**Work instructions:**
Your task is to copy the lines of the data below from the line holding "left_mouse_down()" through the line holding "left_mouse_up()", inclusive, exactly and with nothing added.

**Exercise data:**
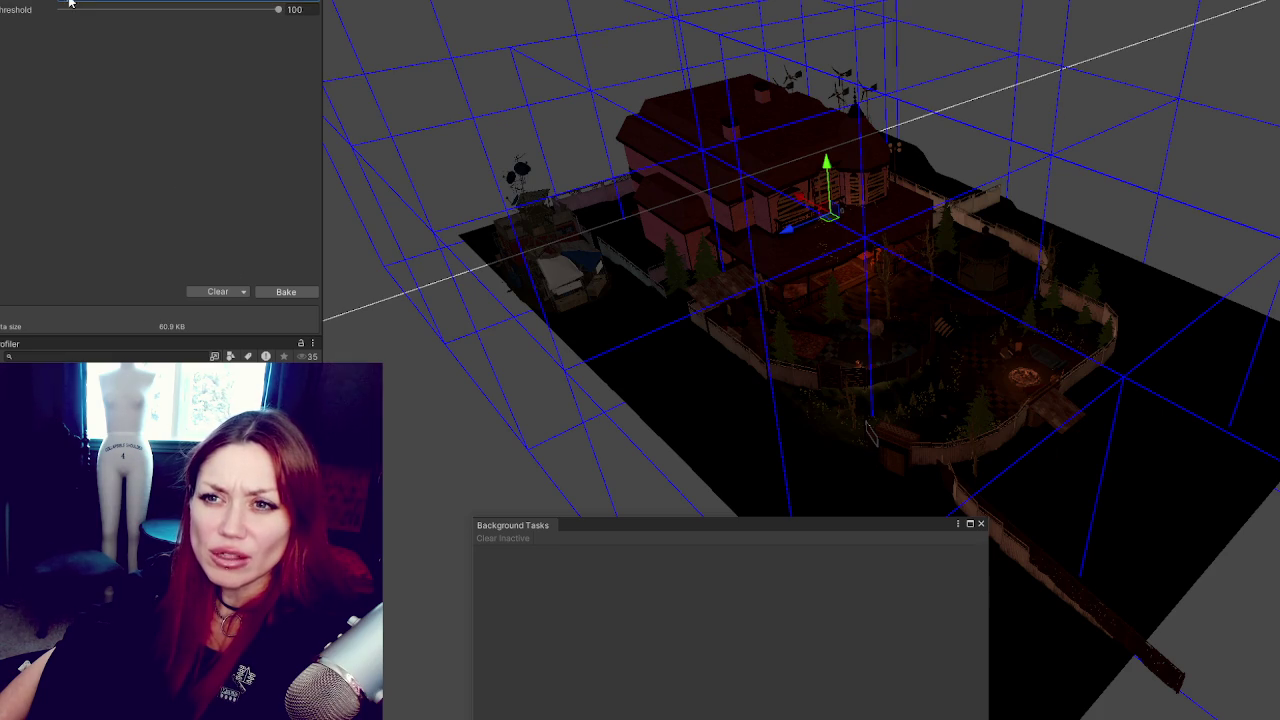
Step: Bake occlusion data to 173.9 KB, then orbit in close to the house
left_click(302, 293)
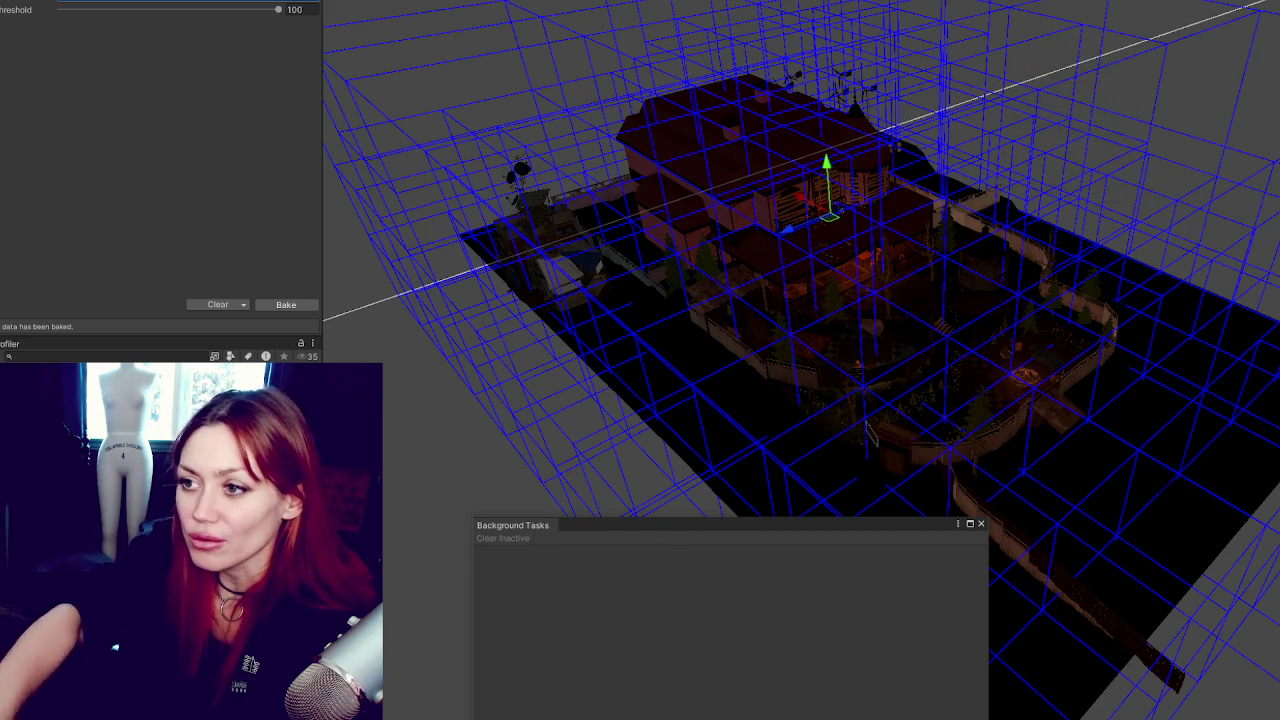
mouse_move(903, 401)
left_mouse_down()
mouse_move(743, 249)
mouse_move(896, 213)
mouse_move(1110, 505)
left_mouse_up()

...

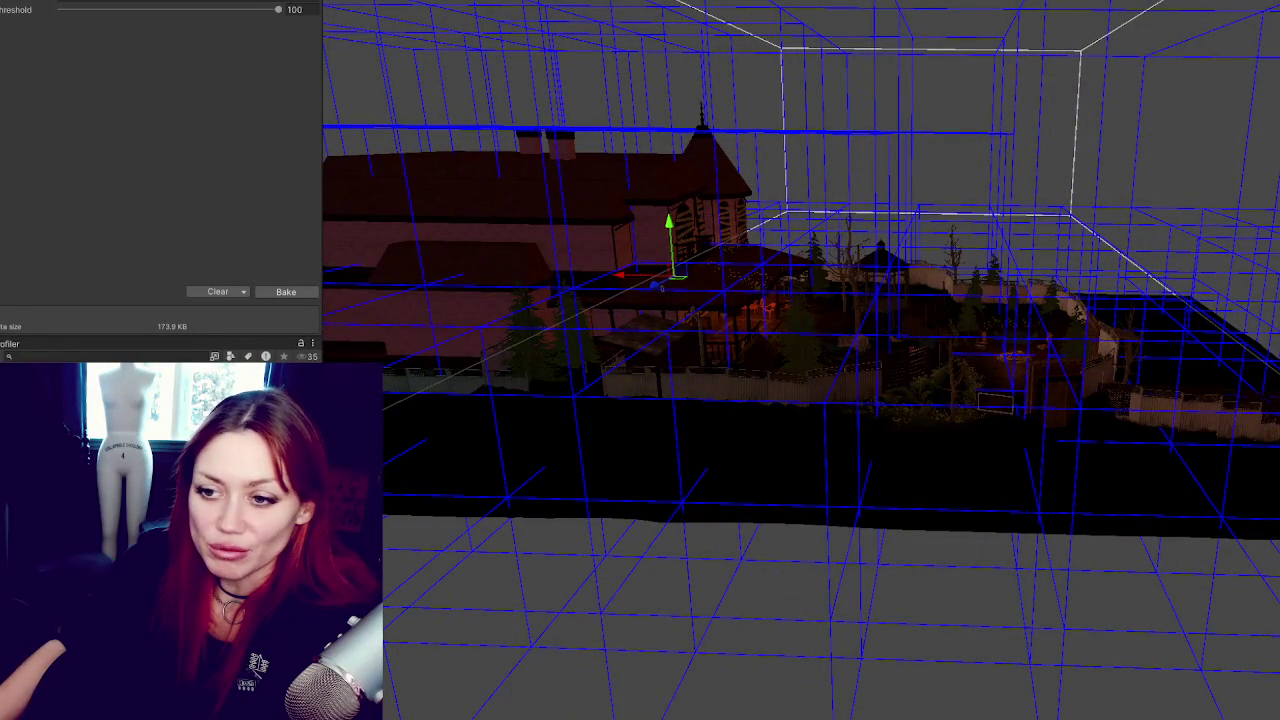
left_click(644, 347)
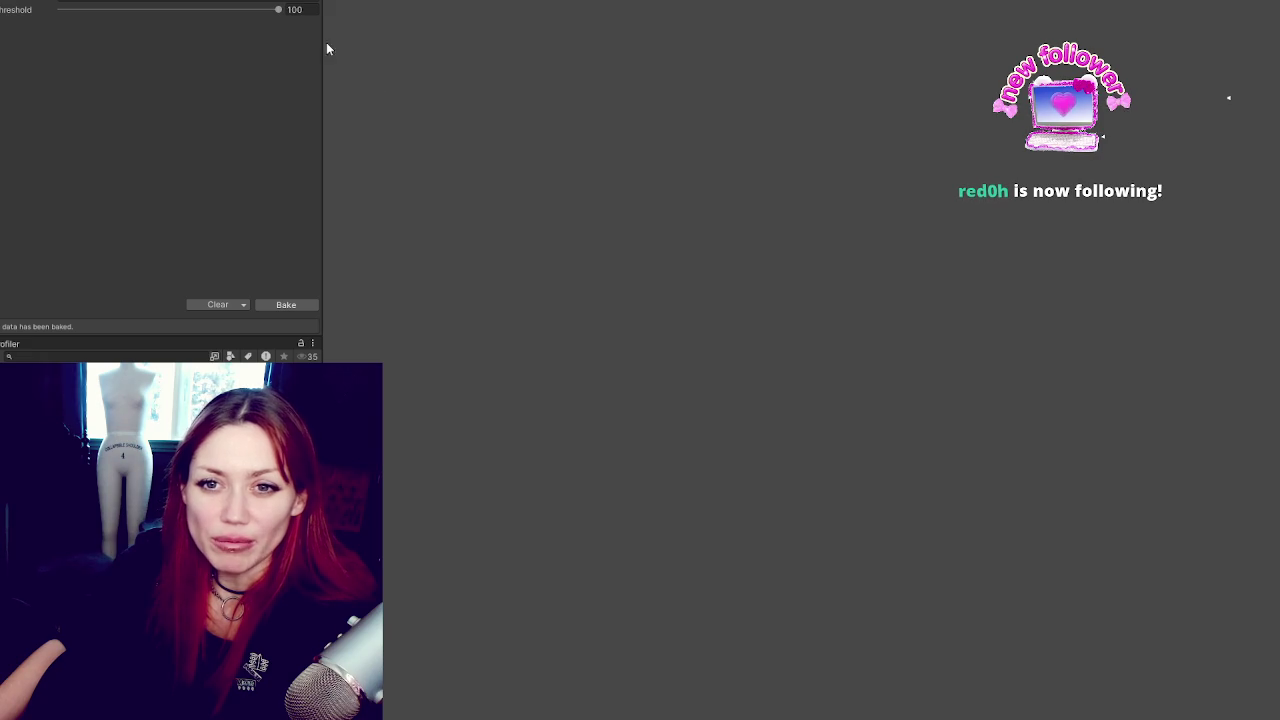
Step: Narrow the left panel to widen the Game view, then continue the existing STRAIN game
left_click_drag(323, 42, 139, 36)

* * *

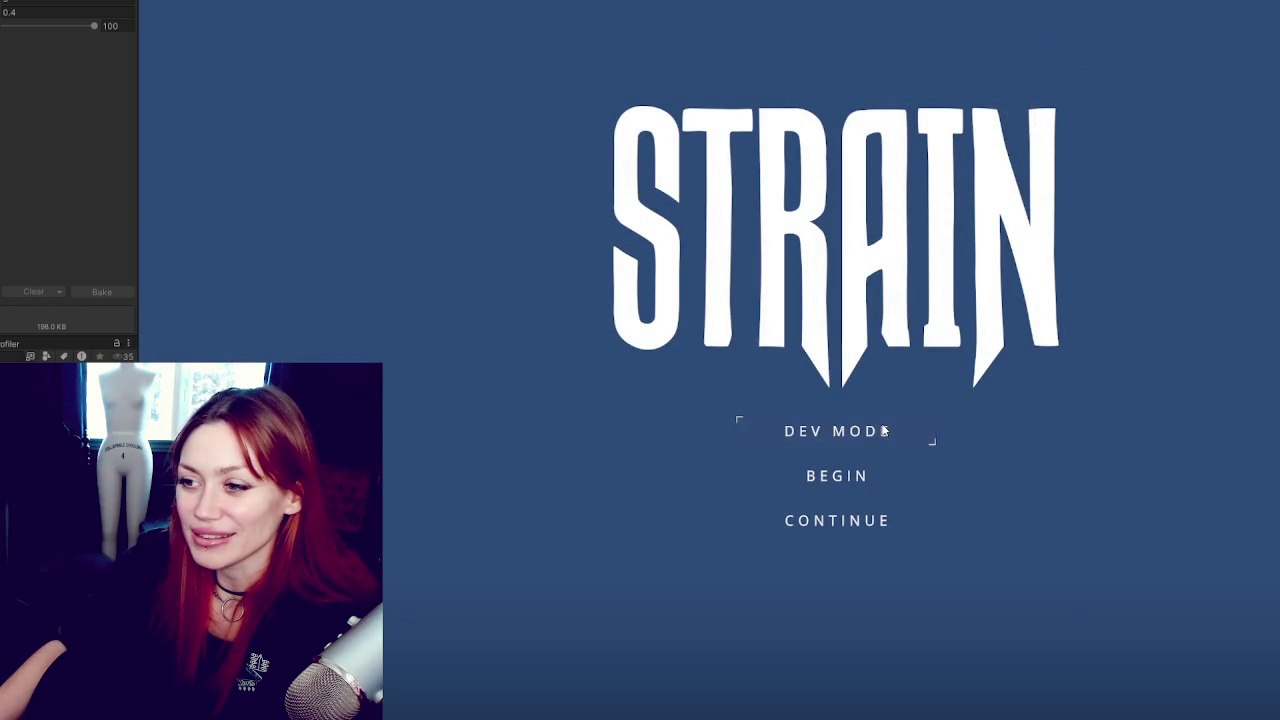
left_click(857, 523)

**Task output:**
left_mouse_down()
mouse_move(743, 249)
mouse_move(896, 213)
mouse_move(1110, 505)
left_mouse_up()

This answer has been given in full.